The 2022 update of the World Health Organization’s air quality database introduces, for the first time, ground measurements of annual mean concentrations of nitrogen dioxide (NO2), a common urban pollutant and precursor of particulate matter and ozone. It also includes measurements of particulate matter with diameters equal or smaller than 10 μm (PM10) or 2.5 μm (PM2.5).  Both groups of pollutants originate mainly from human activities related to fossil fuel combustion.

The new air quality database is the most extensive yet in its coverage of air pollution exposure on the ground. A record number of over 6000 cities in 117 countries are now monitoring air quality. Some 2,000 more cities/human settlements are now recording ground monitoring data for particulate matter, PM10 and/or PM2.5, than the last update. This marks an almost 6-fold rise in reporting since the database was launched in 2011.

WMO will work with WHO on assessing and improving the quality of the available data. It provides technical standards to ensure the quality of observations and assesses the emerging measurement techniques like low-cost sensors.

World Health Day: Our Planet Our Health

Particulate matter, especially PM2.5, is capable of penetrating deep into the lungs and entering the bloodstream, causing cardiovascular, cerebrovascular (stroke) and respiratory impacts.
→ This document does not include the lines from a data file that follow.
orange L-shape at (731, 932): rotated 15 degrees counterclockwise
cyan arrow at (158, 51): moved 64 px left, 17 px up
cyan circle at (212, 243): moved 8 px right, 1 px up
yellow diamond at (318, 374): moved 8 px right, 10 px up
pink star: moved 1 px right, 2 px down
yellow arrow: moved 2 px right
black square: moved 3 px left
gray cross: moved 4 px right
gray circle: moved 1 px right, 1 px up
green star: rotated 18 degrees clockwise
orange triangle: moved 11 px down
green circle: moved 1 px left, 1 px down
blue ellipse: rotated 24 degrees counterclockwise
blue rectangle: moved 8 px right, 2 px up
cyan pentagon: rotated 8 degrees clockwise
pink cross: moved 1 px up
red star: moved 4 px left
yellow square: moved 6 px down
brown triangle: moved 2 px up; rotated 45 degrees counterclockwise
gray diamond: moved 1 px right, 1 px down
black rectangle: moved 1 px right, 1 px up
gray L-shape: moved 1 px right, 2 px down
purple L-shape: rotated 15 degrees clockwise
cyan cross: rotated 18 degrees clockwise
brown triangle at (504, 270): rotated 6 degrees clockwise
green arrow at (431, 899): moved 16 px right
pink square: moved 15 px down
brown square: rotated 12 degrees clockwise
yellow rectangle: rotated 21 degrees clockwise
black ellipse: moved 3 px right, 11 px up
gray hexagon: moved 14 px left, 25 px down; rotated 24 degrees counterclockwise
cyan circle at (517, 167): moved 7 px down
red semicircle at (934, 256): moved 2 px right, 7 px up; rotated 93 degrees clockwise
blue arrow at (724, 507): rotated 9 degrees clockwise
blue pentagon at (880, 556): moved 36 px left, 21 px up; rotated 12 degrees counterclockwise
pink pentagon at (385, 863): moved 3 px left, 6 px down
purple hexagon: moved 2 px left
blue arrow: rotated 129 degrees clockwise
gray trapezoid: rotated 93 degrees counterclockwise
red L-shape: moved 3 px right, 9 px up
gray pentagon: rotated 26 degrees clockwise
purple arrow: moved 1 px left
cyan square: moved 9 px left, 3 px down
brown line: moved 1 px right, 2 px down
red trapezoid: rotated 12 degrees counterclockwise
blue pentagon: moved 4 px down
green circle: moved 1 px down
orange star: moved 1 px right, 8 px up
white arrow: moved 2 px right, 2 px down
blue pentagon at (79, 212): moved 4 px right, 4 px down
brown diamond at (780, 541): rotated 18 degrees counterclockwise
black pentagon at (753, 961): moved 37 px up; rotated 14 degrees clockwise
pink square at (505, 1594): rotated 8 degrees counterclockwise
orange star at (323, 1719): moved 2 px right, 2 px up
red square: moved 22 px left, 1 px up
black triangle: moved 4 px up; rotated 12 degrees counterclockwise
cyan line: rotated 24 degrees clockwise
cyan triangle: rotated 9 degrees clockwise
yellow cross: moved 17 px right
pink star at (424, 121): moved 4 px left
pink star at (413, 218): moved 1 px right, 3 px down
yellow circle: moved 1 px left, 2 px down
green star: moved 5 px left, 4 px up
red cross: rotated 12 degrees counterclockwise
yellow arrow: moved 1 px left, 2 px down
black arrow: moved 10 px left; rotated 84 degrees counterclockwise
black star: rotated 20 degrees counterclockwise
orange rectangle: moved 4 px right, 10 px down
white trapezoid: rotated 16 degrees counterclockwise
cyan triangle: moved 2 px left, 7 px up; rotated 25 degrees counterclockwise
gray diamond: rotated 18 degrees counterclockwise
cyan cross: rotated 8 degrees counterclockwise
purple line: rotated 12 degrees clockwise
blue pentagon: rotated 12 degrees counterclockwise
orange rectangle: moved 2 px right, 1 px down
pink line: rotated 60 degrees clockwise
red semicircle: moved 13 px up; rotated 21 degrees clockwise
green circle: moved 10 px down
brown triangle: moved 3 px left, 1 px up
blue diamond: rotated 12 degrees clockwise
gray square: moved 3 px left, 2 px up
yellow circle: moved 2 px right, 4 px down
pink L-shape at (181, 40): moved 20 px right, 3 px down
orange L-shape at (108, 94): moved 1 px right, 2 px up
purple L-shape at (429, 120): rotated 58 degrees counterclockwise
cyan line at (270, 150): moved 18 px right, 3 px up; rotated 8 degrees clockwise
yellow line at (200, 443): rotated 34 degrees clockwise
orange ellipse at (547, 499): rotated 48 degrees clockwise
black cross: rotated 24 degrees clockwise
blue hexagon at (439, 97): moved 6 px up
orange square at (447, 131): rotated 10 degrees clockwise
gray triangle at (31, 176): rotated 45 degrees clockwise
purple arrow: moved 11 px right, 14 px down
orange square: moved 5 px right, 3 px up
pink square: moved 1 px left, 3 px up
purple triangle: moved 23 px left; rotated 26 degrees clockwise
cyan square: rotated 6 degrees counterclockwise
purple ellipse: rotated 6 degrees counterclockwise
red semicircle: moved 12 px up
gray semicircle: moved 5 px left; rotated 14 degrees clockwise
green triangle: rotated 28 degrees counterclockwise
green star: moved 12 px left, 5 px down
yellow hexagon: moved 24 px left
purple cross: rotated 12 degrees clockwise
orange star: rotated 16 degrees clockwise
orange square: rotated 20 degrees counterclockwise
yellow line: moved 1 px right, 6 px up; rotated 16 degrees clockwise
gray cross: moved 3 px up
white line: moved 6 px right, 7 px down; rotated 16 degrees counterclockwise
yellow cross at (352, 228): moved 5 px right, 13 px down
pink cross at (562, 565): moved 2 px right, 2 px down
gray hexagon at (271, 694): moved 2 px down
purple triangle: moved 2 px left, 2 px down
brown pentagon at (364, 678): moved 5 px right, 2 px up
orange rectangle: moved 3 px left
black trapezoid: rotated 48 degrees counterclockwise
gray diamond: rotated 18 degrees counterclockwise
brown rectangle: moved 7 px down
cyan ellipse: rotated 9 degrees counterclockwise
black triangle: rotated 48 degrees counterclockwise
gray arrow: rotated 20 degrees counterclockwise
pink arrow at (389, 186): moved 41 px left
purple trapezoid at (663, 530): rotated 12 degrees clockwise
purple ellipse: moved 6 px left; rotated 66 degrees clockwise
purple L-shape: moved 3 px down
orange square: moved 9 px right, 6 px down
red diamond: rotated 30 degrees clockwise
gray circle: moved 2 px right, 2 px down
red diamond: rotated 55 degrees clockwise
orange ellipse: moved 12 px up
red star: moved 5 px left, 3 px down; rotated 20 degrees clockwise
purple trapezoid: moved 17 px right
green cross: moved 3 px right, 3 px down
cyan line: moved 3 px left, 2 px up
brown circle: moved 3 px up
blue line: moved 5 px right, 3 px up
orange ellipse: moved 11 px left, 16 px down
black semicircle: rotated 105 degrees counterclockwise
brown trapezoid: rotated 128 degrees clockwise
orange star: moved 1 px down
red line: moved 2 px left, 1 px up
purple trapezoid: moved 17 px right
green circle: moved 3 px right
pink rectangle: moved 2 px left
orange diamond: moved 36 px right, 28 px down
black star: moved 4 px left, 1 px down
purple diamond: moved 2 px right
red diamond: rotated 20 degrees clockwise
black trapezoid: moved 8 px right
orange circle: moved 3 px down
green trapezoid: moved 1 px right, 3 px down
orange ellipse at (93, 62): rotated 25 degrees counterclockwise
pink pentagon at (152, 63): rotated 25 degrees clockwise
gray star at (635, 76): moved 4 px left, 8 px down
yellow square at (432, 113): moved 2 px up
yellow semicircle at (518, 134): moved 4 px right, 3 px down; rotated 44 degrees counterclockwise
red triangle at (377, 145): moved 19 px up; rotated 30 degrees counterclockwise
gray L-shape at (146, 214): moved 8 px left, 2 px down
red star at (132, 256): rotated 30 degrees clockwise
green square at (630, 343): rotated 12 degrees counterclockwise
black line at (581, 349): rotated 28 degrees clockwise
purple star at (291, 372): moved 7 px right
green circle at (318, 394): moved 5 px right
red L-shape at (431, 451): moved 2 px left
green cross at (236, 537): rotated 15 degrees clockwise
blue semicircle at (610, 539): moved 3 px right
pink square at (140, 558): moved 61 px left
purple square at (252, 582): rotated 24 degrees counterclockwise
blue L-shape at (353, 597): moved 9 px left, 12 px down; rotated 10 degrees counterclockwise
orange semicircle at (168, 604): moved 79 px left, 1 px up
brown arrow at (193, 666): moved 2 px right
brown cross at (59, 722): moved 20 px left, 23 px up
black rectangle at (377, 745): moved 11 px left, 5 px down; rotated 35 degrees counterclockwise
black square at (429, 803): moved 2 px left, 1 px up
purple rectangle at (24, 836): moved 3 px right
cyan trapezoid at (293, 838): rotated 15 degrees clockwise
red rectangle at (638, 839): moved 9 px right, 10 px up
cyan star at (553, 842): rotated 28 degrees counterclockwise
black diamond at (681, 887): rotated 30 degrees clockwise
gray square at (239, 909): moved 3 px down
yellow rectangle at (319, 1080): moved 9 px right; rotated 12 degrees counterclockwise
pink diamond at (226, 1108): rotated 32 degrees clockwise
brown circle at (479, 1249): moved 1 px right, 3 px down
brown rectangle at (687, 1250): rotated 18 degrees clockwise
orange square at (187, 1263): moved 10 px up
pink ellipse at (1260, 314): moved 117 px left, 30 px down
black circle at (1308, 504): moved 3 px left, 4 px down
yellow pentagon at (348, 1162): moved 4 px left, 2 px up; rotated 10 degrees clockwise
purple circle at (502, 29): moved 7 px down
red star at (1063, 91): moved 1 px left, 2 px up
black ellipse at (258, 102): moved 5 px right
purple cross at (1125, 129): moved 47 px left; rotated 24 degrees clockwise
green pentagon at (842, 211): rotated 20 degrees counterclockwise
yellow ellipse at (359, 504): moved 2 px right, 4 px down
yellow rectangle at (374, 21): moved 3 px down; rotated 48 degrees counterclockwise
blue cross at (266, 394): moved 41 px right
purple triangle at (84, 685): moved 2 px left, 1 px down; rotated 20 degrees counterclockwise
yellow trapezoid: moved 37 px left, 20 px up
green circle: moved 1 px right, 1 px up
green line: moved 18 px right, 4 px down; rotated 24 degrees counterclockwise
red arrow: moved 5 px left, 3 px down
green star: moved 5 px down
There is emerging evidence that particulate matter impacts other organs and causes other diseases as well.

WMO Sand and Dust Storm Warning Advisory and Assessment System (SDS-WAS) Steering Committee is closely collaborating with WHO on heath impact of sand and dust and currently working on a joint report on these issues. 

Disasters and mortality

A disaster related to a weather, climate or water hazard killed on average 115 people per day in the past 50 years, according to a WMO report published last year.

The WMO Atlas of Mortality and Economic Losses from Weather, Climate and Water Extremes (1970 – 2019) said there were just over 2 million deaths. More than 90 percent of them occurred in developing countries. Of the top 10 disasters, the hazards that led to the largest human losses during the period have been droughts (650 000 deaths), storms (577 232 deaths), floods (58 700 deaths) and extreme temperature (55 736 deaths).

Deaths decreased almost threefold from 1970 to 2019 thanks to improved early warnings and better disaster management. Death tolls fell from over 50 000 deaths in the 1970s to less than 20 000 in the 2010s. The 1970s and 1980s reported an average of 170 related deaths per day. In the 1990s, that average fell by one third to 90 related deaths per day, then continued to fall in the 2010s to 40 related deaths per day.